Problem statement: No pictures go into the copy. Write out every line below exactly.
══════════════════════════════
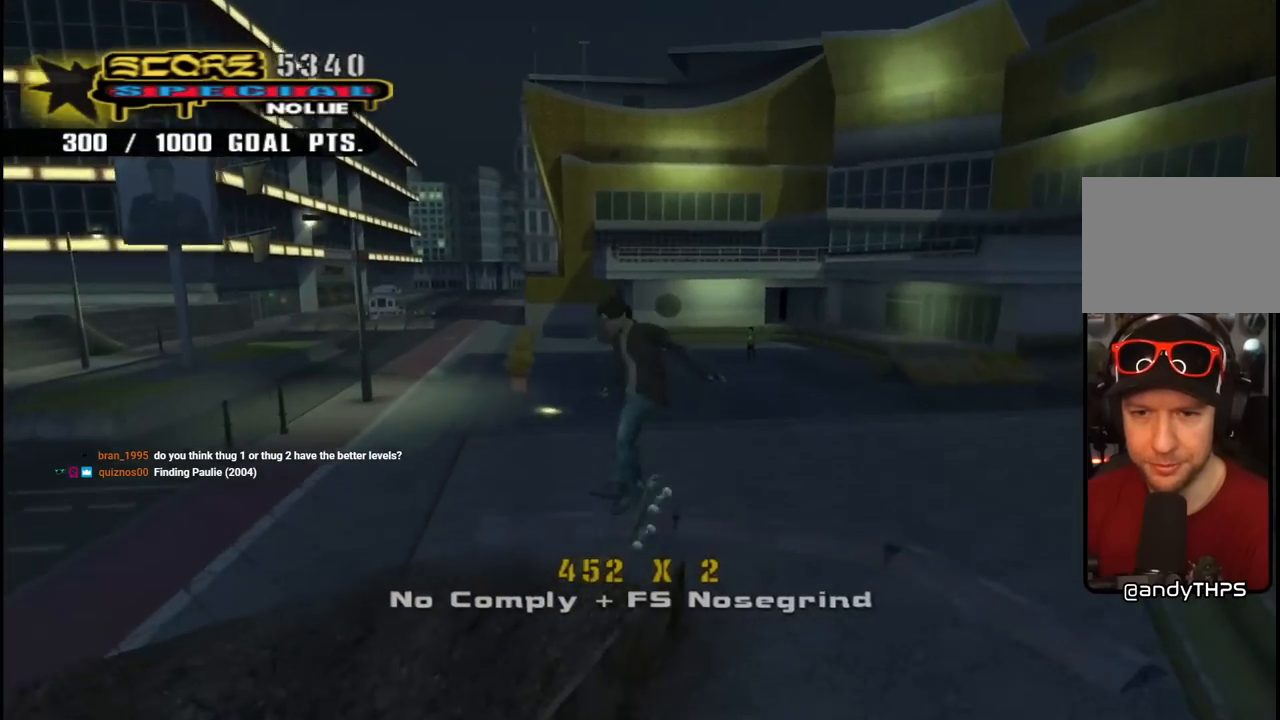
{"buttons": ["CROSS"], "left_stick": "center", "right_stick": "center", "events": [[83, "DPAD_RIGHT", "up"], [317, "L1", "up"]]}
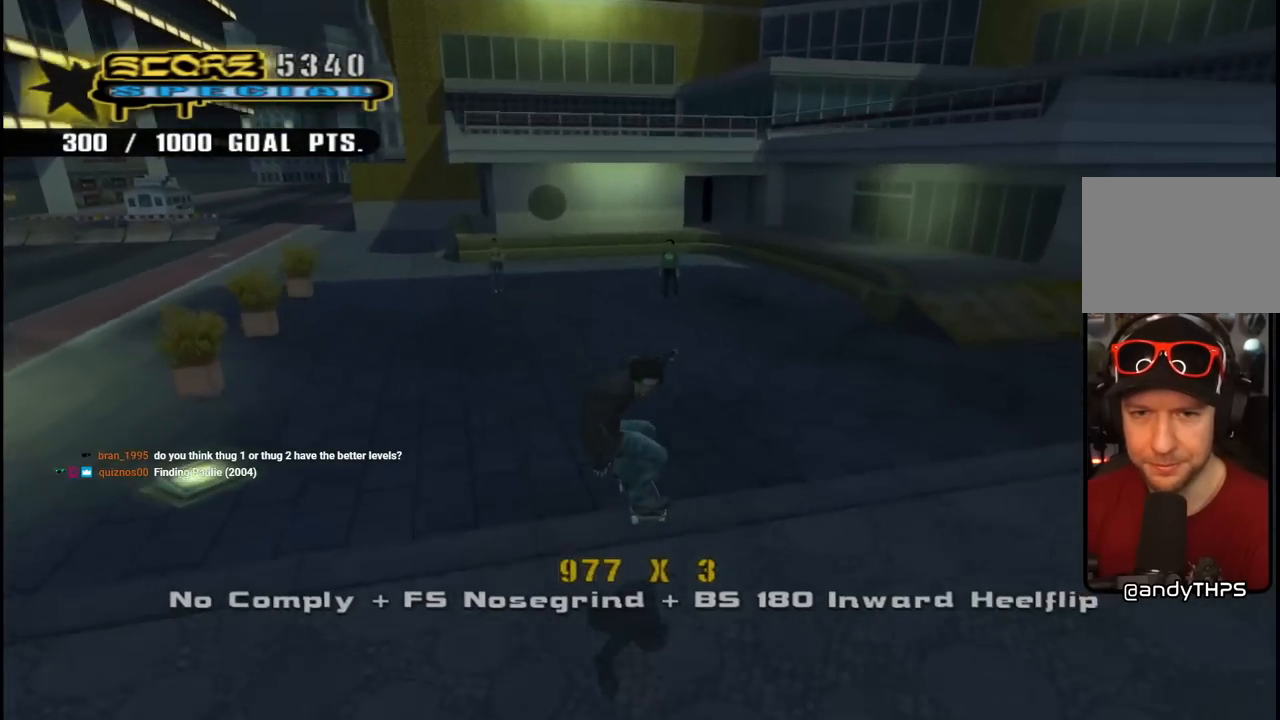
{"buttons": ["CROSS", "DPAD_RIGHT"], "left_stick": "center", "right_stick": "center", "events": [[333, "DPAD_RIGHT", "down"]]}
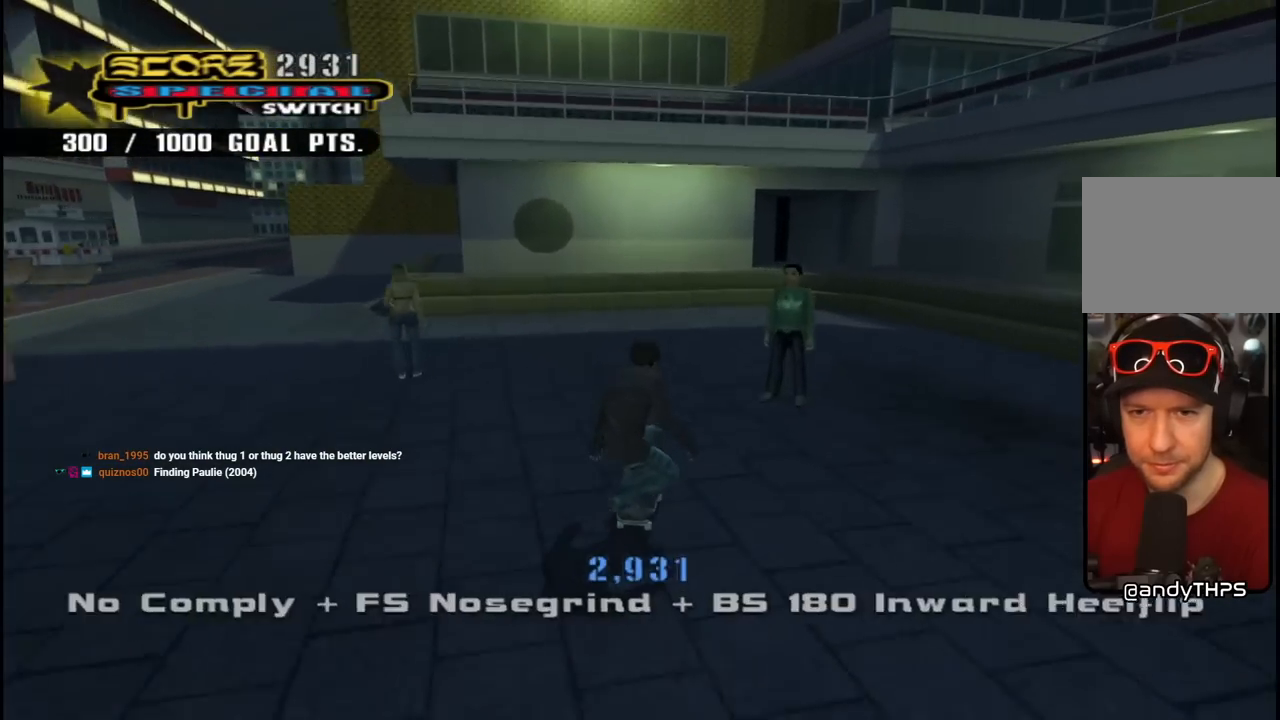
{"buttons": [], "left_stick": "center", "right_stick": "center", "events": [[67, "DPAD_RIGHT", "up"], [317, "DPAD_RIGHT", "down"], [383, "CROSS", "up"], [383, "DPAD_RIGHT", "up"]]}
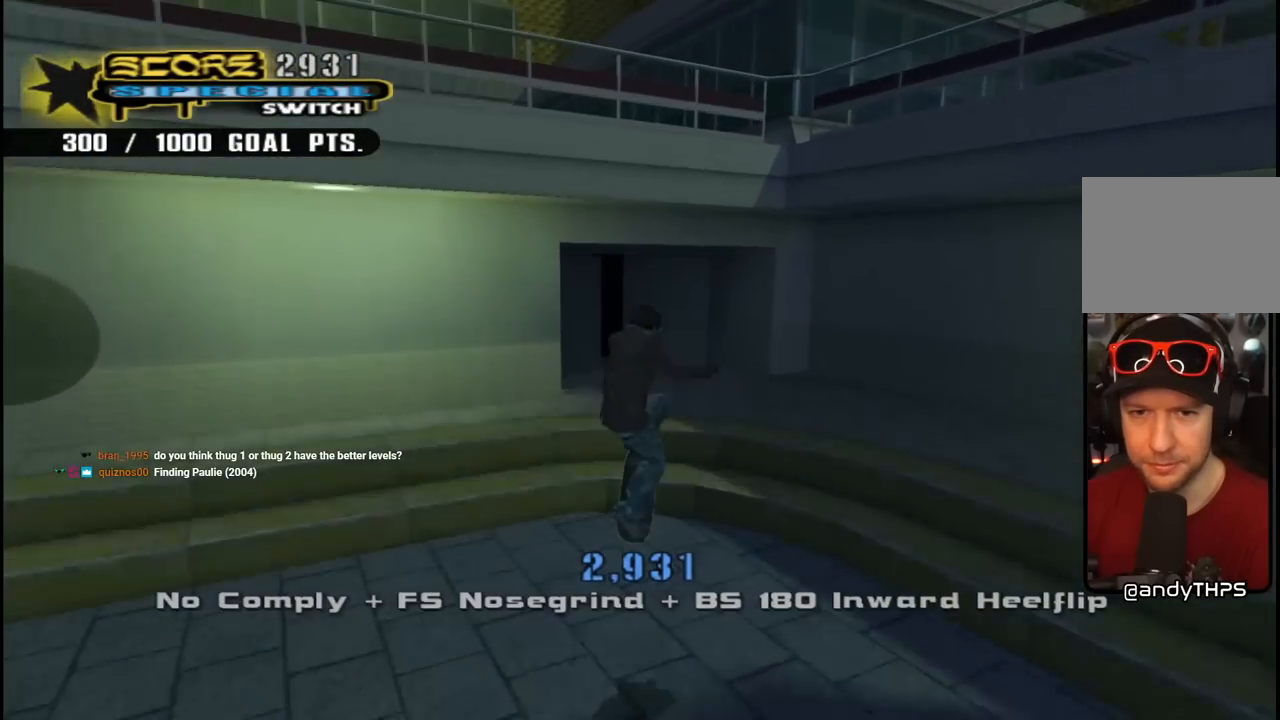
{"buttons": [], "left_stick": "center", "right_stick": "center", "events": []}
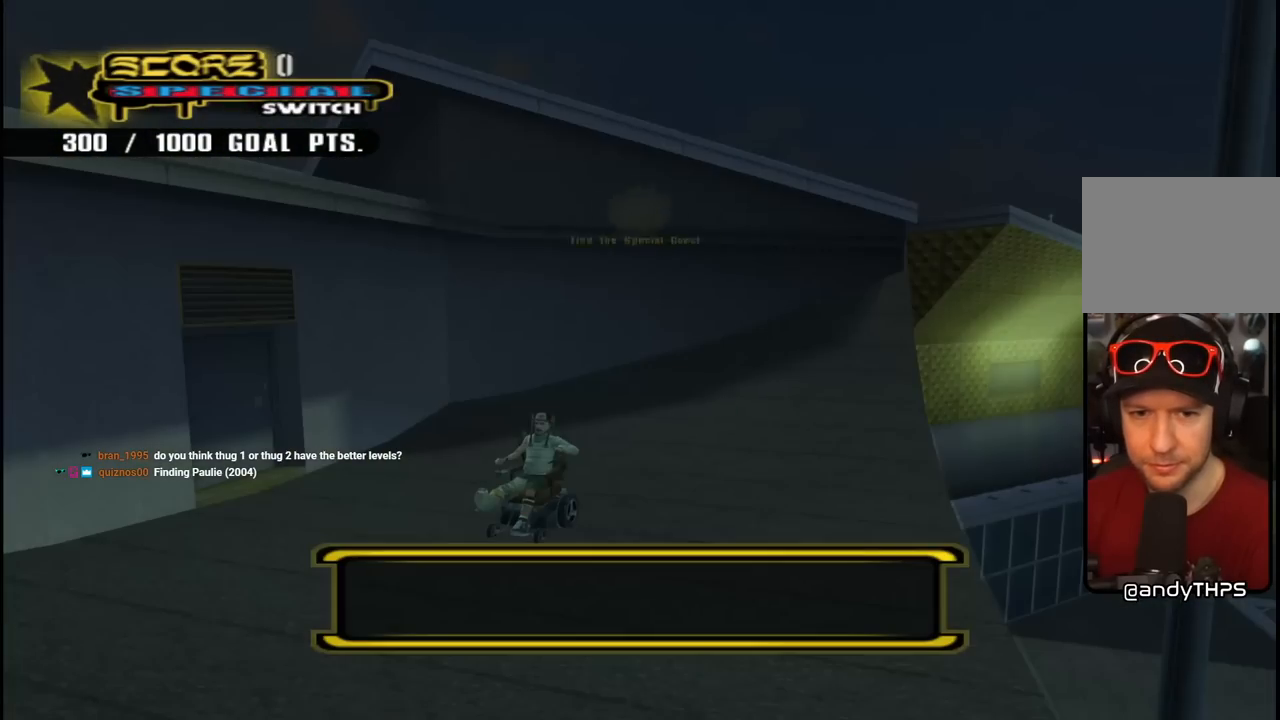
{"buttons": [], "left_stick": "center", "right_stick": "center", "events": []}
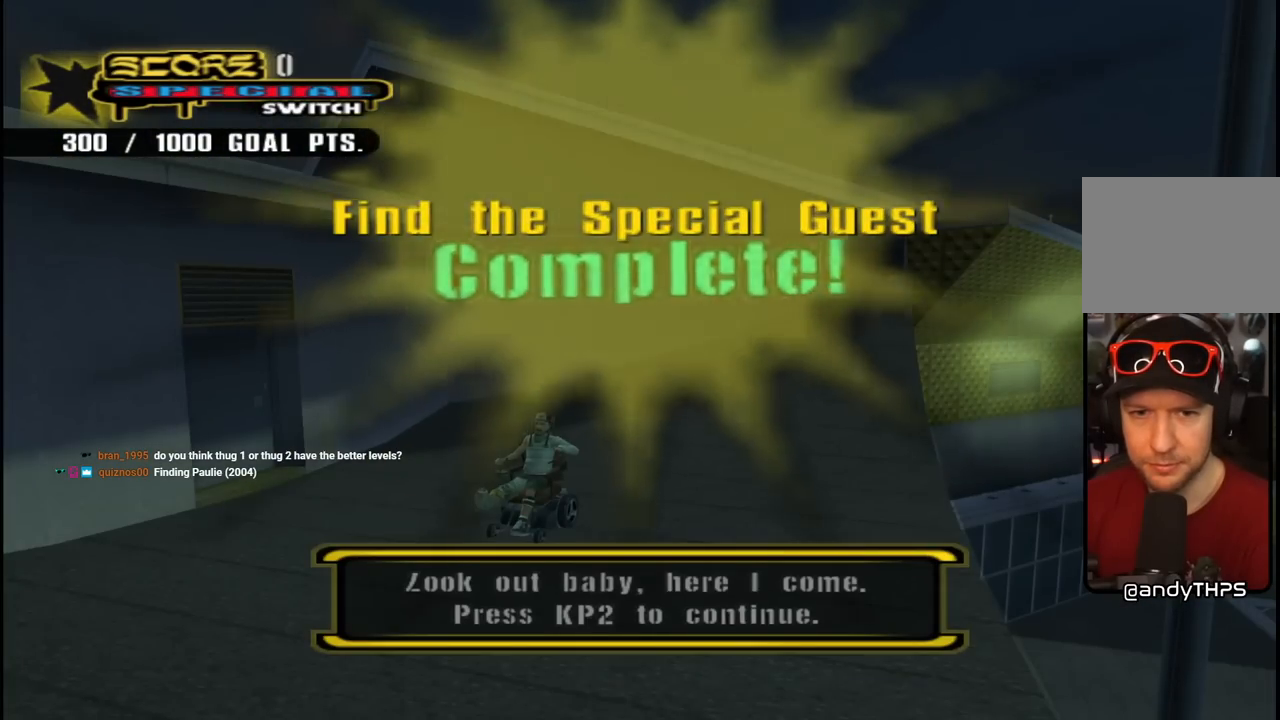
{"buttons": [], "left_stick": "center", "right_stick": "center", "events": []}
══════════════════════════════
Response area:
{"buttons": ["CROSS"], "left_stick": "center", "right_stick": "center", "events": [[83, "DPAD_RIGHT", "up"], [317, "L1", "up"]]}
{"buttons": ["CROSS", "DPAD_RIGHT"], "left_stick": "center", "right_stick": "center", "events": [[333, "DPAD_RIGHT", "down"]]}
{"buttons": [], "left_stick": "center", "right_stick": "center", "events": [[67, "DPAD_RIGHT", "up"], [317, "DPAD_RIGHT", "down"], [383, "CROSS", "up"], [383, "DPAD_RIGHT", "up"]]}
{"buttons": [], "left_stick": "center", "right_stick": "center", "events": []}
{"buttons": [], "left_stick": "center", "right_stick": "center", "events": []}
{"buttons": [], "left_stick": "center", "right_stick": "center", "events": []}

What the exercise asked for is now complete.